A survey by the Consumer Advocacy Council in October found that, in order to save on electricity, one in four people were cutting back on showers and other hot water use, and around half were only heating the room they were in.
Officially, 187,300 children (16.3 percent) live in households with an income below the poverty line (less than 50 percent of the 2017/18 median income after housing costs). One in six children (14.9 percent) were in households that frequently ran out of food due to lack of money. These figures were recorded before the recent period of high inflation.
These conditions are leading to growing levels of despair. Last month Ipsos released disturbing findings from a mental health survey of 1,000 adults in New Zealand: one in four had considered suicide or self-harm in the past year. Among young people aged 18–34, the figure was 40 percent. Ipsos said concern about personal finances was having the biggest impact on respondents’ mental wellbeing.

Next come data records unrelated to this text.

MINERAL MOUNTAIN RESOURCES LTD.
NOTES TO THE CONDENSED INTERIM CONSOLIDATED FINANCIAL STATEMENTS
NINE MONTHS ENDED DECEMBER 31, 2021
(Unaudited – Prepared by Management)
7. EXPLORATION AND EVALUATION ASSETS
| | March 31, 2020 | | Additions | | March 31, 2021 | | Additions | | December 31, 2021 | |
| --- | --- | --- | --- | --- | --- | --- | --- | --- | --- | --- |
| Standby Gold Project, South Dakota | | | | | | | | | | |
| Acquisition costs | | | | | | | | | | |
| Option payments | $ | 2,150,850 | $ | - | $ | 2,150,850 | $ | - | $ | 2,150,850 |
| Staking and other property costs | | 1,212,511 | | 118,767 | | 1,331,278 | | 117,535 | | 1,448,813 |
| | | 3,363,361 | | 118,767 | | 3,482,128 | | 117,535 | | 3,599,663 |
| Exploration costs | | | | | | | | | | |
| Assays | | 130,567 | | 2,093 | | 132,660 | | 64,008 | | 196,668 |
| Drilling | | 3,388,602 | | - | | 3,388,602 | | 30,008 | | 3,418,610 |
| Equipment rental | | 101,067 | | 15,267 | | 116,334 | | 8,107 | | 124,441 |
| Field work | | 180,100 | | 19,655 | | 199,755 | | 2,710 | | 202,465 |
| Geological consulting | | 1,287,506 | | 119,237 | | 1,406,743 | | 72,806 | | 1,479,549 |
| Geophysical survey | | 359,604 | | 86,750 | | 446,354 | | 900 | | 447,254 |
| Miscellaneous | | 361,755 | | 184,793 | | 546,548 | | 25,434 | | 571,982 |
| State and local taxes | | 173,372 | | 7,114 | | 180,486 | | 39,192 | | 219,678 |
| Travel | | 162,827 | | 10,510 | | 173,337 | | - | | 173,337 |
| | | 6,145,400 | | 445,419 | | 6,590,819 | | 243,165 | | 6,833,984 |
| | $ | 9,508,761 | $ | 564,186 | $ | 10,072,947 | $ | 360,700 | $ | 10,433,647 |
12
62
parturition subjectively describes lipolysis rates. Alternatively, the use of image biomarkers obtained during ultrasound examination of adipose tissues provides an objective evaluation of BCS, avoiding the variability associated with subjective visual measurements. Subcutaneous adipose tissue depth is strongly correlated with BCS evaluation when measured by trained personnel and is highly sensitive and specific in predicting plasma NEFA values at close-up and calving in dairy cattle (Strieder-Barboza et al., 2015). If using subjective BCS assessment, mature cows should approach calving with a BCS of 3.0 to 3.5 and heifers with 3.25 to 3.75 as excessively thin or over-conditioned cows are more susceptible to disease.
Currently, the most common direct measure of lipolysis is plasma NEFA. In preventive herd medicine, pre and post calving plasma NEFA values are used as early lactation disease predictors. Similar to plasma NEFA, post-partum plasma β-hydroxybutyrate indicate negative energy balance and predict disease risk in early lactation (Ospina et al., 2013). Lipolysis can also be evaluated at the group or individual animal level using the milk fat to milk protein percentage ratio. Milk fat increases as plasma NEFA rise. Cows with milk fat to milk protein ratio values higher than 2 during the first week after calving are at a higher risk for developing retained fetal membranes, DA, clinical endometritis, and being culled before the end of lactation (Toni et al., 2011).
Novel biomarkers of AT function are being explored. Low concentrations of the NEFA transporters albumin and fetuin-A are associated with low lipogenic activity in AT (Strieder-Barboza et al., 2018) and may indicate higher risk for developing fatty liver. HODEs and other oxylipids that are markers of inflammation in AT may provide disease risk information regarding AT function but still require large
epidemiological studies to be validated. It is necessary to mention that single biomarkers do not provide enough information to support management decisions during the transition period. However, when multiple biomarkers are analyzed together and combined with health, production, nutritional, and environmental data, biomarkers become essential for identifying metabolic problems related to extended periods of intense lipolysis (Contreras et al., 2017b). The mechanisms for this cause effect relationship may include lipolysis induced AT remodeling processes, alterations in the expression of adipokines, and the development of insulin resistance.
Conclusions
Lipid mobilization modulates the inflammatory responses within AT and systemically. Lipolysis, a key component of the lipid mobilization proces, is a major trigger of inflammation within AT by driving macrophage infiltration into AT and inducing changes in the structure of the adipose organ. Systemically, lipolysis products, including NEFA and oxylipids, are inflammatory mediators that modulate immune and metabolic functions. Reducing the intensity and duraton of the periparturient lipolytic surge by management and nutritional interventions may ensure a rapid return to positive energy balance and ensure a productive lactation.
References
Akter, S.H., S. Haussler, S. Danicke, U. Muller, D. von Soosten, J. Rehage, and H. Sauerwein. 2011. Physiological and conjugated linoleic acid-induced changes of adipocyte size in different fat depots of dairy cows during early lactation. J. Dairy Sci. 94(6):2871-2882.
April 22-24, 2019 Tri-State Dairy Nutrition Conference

This followed a report by the NZ Drug Foundation that deaths caused by drug overdoses increased by 54 percent between 2017 and 2021. Last year, 171 people died from overdoses, compared with 111 in 2017.
The social crisis and the out-of-control pandemic have led to a sharp drop in support for Labour.
The party won the 2020 election with more than 50 percent of the vote, largely due to its since-abandoned Zero COVID policy. In a recent One News/Kantar poll, Labour’s popularity stood at 33 percent, the lowest level since the 2017 election, compared with 38 percent for National.
In a by-election held earlier this month in Hamilton West, Labour’s candidate Georgie Dansey lost with just 30 percent of the vote, compared with 46 percent for the conservative National Party’s Tama Potaka. The low turnout, estimated at 31.4 percent of enrolled voters, points to widespread disaffection and lack of support for any of the big business parties.
Major struggles are looming as workers seek to oppose state and corporate austerity. Earlier this month over 20,000 high school teachers voted to hold a one-day strike next year after rejecting a below-inflation pay offer. In recent months, healthcare workers, firefighters, university workers and manufacturing workers have all taken industrial action.
The main obstacle to the development of a unified movement for decent wages and conditions, is the trade unions, which enforce government and big business cuts, telling workers they have no choice but to sacrifice for the good of the economy.
The Socialist Equality Group calls for the establishment of rank-and-file workplace committees, independent of the unions, Labour and all the capitalist parties, and controlled by workers themselves. These must unite workers across the country and internationally in a common struggle against austerity, the murderous “let it rip” COVID policy and the drive towards war.
Above all, workers’ struggles must be linked to the political fight for a workers’ government with a socialist and internationalist program. The profit system must be abolished so that the immense wealth hoarded by the banks and big business can be placed under the control of the working class and used to improve living standards for all.